Yes. There is no doubt that asset managers want improved transparency through technology.

However, it is one thing for asset managers, or asset owners, to want a technology and another to hope they can just flip the switch and see it go to work. Part of the challenge is that private equity managers use different data infrastructures, and it is not as simple as looking on the shelf and finding a technology that is ready to go. What the industry needs is flexible technology solutions. Ultimately, there is an opportunity for technology and service providers, such as State Street, to provide solutions to make scenario analysis, modelling and forecasting easier.

We help asset owners avoid re-engineering their entire enterprise and make it easy to get the information into an environment that they can manage with analytics tools. Our approach is to be creative and flexible, because it will take time for the industry as a whole to become more digitised. Being able to provide a solution for asset owners is about being able to meet them where they are at today, so they can start taking advantage of these tool sets.

How do you expect asset owners’ approaches to scenario analysis to change as new technologies and platforms are developed?

The trend towards the democratisation of private markets will drive industry stakeholders to expect more transparency, comparable data and insight into that data, just as they would expect in the public markets. There is going to be a continued push for technology and platforms that can take care of gathering and tagging data, as well as organising information, in an efficient way.

In addition, there is going to be continued demand from asset owners to be able to evaluate their private markets portfolio from many different perspectives, including an ESG lens. Private markets are going to have to catch up with public markets at some point. The way society is heading, everything is in real-time, so investors will put more value on being able to have immediate access to the data they need. There is going to be pressure for that, and I think we will see a lot of investment in accelerating the digitisation of data.

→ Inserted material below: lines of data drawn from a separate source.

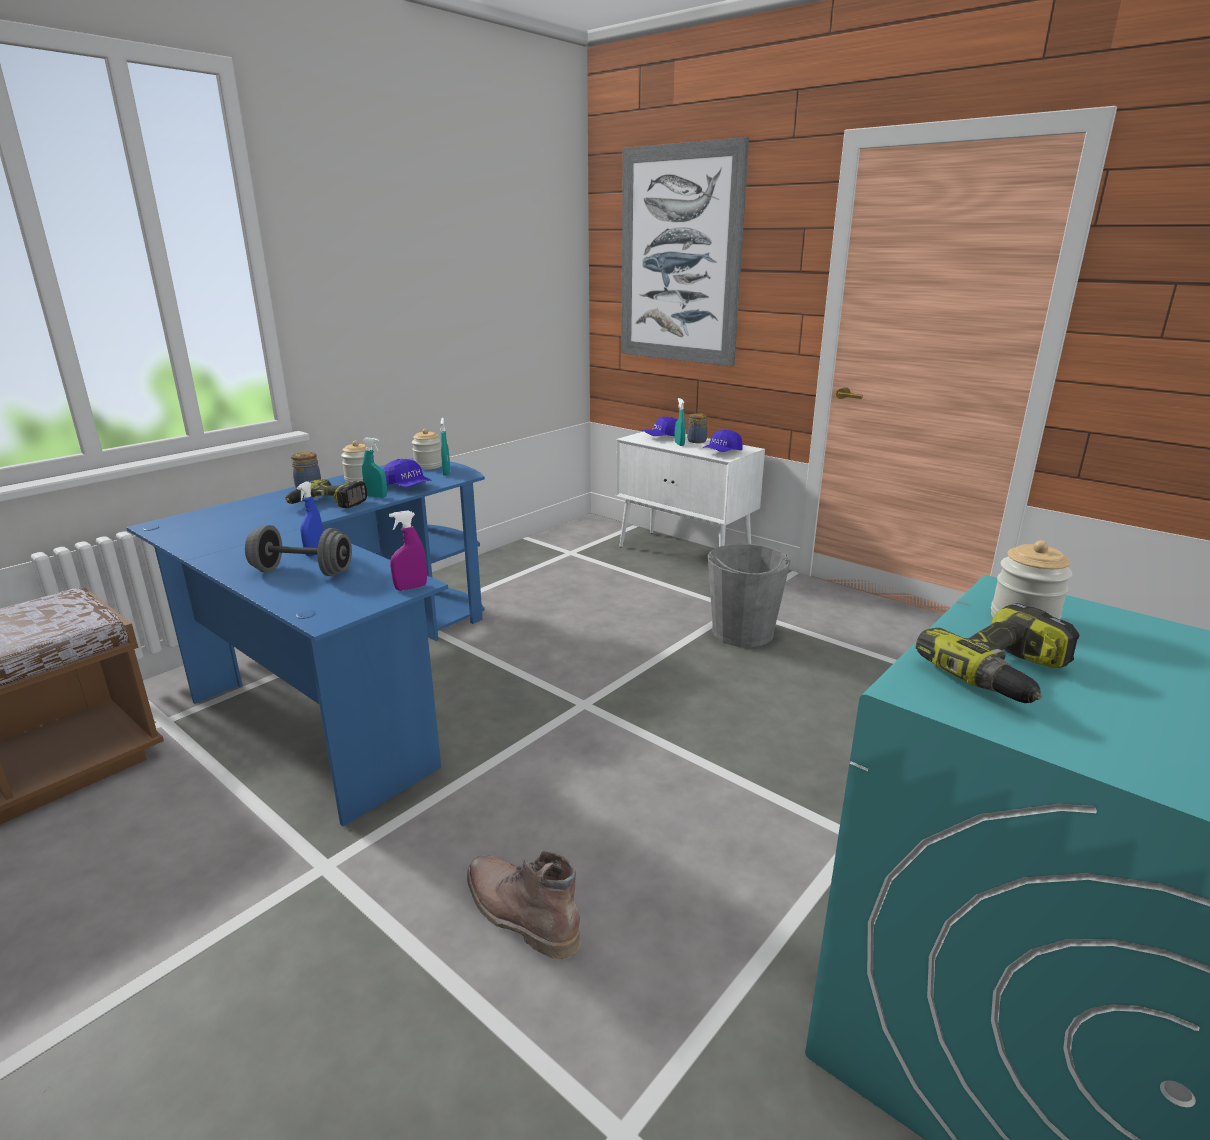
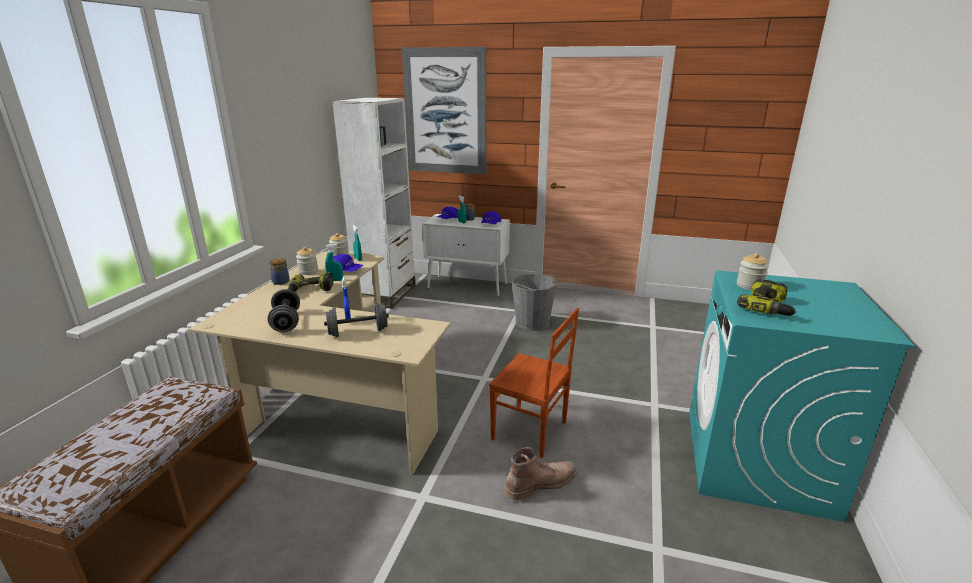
camera: 25 degrees left, 0 degrees up
blue desk [126,458,485,826] -> beige desk [188,251,450,475]
purple spray bottle [389,510,427,591] -> none
brown boot [467,850,581,959] -> brown boot turned 135 degrees clockwise [504,447,577,501]
none -> grey dumbbell [268,289,300,332]
none -> white bookcase [332,98,416,309]
none -> brown chair [489,308,579,458]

The granular data needed for forecasting and stress testing also has much broader applications. It provides transparency on fees, and it helps investors understand fund structures and their expected returns. We can also see that the regulators in the US are pushing for greater transparency. Technology is going to help create that level of transparency, not just with forecasting, but in the products, in performance, and other underlying structural information about private markets.